Chuck Schumer Confirms Big News For Budget Plan

( Senate Majority Leader Chuck Schumer has confirmed that the Democrats’ big spending plan will help meet the party’s climate change initiatives.

This week, Schumer said if the bipartisan infrastructure bill and the Democrats’ tax and spending plans are approved as currently written, they would cut the U.S. greenhouse gas emissions to just enough that they’d meet the Paris Agreement guidelines America agreed to.

In a letter he sent to other members of the Senate, Schumer said his office conducted an analysis on the two proposals. Those studies revealed that the plans, when taken together, would see the United States cut its greenhouse gas emissions to 45% below the levels it had seen in 2005. And that would be accomplished by 2030.

If other policies that are being planned by the Biden administration and local plans at the state level go into effect, too, the United States would be able to cut emissions by 50% by the 2030 deadline the president agreed to back in April.

This push has been headed by only Democrats, and will likely continue to go that way as they prepare to pass the spending bill through budget reconciliation without support from any Republicans.

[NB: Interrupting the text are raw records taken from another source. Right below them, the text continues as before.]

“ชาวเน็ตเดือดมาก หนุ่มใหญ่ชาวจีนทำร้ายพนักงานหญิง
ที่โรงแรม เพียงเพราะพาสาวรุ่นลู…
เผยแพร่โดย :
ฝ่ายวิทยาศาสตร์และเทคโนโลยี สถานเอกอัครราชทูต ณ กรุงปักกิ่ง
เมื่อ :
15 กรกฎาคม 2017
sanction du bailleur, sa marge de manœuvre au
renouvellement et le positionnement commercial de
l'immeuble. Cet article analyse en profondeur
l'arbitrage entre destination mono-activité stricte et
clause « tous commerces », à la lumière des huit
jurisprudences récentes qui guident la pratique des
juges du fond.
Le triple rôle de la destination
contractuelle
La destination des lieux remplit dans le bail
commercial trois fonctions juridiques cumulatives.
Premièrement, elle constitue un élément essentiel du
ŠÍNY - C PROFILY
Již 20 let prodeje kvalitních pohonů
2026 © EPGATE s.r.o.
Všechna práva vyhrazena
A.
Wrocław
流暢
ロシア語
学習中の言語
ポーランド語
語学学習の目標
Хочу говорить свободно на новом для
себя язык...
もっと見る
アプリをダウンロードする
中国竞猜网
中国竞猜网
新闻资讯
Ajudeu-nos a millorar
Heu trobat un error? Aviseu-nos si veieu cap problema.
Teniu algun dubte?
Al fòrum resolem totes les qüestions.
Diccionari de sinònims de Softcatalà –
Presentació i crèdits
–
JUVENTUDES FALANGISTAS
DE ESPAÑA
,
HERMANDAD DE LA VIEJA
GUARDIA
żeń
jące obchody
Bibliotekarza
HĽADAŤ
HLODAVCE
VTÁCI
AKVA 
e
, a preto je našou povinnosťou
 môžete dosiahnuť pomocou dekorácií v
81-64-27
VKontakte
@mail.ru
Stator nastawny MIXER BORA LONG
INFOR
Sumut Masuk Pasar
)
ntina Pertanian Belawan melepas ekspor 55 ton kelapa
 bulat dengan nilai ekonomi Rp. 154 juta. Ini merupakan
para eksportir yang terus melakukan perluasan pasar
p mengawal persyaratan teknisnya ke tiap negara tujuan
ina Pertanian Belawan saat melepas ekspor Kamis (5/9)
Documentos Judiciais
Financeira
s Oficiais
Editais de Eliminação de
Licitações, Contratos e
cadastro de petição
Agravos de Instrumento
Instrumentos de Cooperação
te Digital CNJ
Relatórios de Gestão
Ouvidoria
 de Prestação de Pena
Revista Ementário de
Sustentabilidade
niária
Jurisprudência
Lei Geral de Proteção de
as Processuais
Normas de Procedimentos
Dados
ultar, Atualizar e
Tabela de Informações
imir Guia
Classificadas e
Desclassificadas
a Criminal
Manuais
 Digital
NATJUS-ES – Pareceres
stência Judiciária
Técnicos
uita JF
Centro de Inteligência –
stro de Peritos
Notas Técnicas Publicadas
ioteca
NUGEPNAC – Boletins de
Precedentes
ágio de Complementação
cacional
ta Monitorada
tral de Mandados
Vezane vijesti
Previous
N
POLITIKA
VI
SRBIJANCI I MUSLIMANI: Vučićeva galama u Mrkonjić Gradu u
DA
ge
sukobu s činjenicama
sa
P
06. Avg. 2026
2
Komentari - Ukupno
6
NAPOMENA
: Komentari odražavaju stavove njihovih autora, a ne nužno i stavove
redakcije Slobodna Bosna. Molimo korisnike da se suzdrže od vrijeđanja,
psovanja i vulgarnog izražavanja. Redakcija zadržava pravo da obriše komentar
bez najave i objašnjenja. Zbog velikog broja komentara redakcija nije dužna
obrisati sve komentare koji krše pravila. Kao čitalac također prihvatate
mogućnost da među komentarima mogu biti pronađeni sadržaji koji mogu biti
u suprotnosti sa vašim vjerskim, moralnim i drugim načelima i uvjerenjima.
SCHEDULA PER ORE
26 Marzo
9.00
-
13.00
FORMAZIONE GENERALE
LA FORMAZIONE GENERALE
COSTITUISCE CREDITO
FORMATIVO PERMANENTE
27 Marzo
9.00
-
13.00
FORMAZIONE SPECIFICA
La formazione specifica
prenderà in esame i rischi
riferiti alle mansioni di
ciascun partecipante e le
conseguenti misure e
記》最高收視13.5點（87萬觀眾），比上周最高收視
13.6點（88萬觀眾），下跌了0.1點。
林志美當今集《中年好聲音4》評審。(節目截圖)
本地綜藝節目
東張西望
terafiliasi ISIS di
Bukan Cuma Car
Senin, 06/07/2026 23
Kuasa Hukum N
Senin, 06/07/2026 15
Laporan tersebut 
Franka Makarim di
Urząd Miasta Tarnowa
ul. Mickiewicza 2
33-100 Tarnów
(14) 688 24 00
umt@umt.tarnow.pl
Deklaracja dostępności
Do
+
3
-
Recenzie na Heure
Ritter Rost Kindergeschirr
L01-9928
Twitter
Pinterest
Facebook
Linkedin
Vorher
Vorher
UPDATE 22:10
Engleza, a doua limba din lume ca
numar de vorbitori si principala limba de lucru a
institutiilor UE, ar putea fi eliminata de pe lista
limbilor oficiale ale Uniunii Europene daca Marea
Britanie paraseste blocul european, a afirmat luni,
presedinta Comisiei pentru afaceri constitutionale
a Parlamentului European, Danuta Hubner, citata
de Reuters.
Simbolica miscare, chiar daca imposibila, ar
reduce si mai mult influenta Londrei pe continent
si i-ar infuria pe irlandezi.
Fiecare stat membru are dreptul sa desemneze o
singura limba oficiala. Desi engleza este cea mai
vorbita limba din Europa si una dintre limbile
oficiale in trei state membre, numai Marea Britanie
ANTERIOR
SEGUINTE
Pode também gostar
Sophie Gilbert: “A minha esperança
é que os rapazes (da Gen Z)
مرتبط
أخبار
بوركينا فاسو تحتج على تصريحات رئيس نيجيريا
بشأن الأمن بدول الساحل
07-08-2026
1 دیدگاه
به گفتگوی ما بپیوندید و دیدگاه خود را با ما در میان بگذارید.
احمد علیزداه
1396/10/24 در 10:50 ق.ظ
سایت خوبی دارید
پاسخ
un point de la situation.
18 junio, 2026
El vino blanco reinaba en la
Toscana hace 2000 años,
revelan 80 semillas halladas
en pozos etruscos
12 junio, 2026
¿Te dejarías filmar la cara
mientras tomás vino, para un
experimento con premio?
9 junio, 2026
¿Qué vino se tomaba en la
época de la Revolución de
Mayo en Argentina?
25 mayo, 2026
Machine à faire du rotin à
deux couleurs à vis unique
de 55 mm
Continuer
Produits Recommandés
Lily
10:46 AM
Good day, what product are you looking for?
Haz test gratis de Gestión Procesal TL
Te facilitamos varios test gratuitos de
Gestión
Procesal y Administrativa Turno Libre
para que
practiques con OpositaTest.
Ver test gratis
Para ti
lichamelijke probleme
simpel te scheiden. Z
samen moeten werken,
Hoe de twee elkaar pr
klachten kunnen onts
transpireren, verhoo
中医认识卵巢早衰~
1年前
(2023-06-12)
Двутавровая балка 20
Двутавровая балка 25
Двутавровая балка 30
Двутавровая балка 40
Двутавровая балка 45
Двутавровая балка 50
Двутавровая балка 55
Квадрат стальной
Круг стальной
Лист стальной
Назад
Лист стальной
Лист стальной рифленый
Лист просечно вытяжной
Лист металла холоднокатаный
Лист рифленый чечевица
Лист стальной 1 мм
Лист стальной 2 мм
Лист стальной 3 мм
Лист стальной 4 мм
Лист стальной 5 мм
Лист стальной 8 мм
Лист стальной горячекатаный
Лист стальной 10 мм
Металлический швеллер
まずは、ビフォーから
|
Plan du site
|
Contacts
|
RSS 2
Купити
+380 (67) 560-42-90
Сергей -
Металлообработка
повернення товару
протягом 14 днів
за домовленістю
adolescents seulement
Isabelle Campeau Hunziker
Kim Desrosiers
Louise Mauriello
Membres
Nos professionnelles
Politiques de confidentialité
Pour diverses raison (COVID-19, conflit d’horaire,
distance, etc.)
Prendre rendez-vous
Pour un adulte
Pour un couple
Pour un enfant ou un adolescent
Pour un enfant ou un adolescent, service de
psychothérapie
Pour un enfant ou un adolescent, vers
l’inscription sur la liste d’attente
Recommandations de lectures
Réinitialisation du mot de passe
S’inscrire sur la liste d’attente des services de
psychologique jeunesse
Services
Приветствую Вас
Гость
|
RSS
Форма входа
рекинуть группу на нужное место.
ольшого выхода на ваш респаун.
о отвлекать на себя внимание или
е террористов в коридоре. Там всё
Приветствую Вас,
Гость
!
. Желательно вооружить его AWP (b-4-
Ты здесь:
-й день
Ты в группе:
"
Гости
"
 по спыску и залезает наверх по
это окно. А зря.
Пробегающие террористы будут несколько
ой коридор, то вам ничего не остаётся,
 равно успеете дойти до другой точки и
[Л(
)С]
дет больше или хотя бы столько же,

It’s a $3.5 trillion package that includes many progressive initiatives, and will have huge effects on the environment.

In his letter, Schumer said the projections on emissions are based on a review of “best available data from a wide range of organizations that specialize in policy analysis.”

A majority of the changes would come from two sections of the budget reconciliation plan, according to the reviews.

The first is a payment system that the Biden administration says will increase the speed of deployment of zero-carbon power for utilities. That will be combined with fees assessed to companies that don’t hit targets the White House sets for them.

The second is a package of expanded and new tax credits that will be given out for a large variety of projects in the clean energy field.

There will also be consumer incentives for electric vehicles. The analysis says this will result in 16% of the reductions in projected greenhouse gas emissions. In addition, there will be fees on the oil and gas industry, which will cut methane emissions and contribute to 9% of the overall reduction.

It all sounds great in theory, but it’s questionable whether all of this will actually take place, or whether it’s all just talk to get support behind both the infrastructure package and the massive spending bill.

Democrats need to have all of their membership on board for this to go through as is. The House already experienced some bumps in the road with it this week, as a group of moderate Democrats pushed back hard against House Speaker Nancy Pelosi and the progressive wing of the party.

A compromise was struck there to keep things moving forward, but it’ll be interesting to see if liberals can get the full support of membership in the U.S. Senate, where it’s actually more important.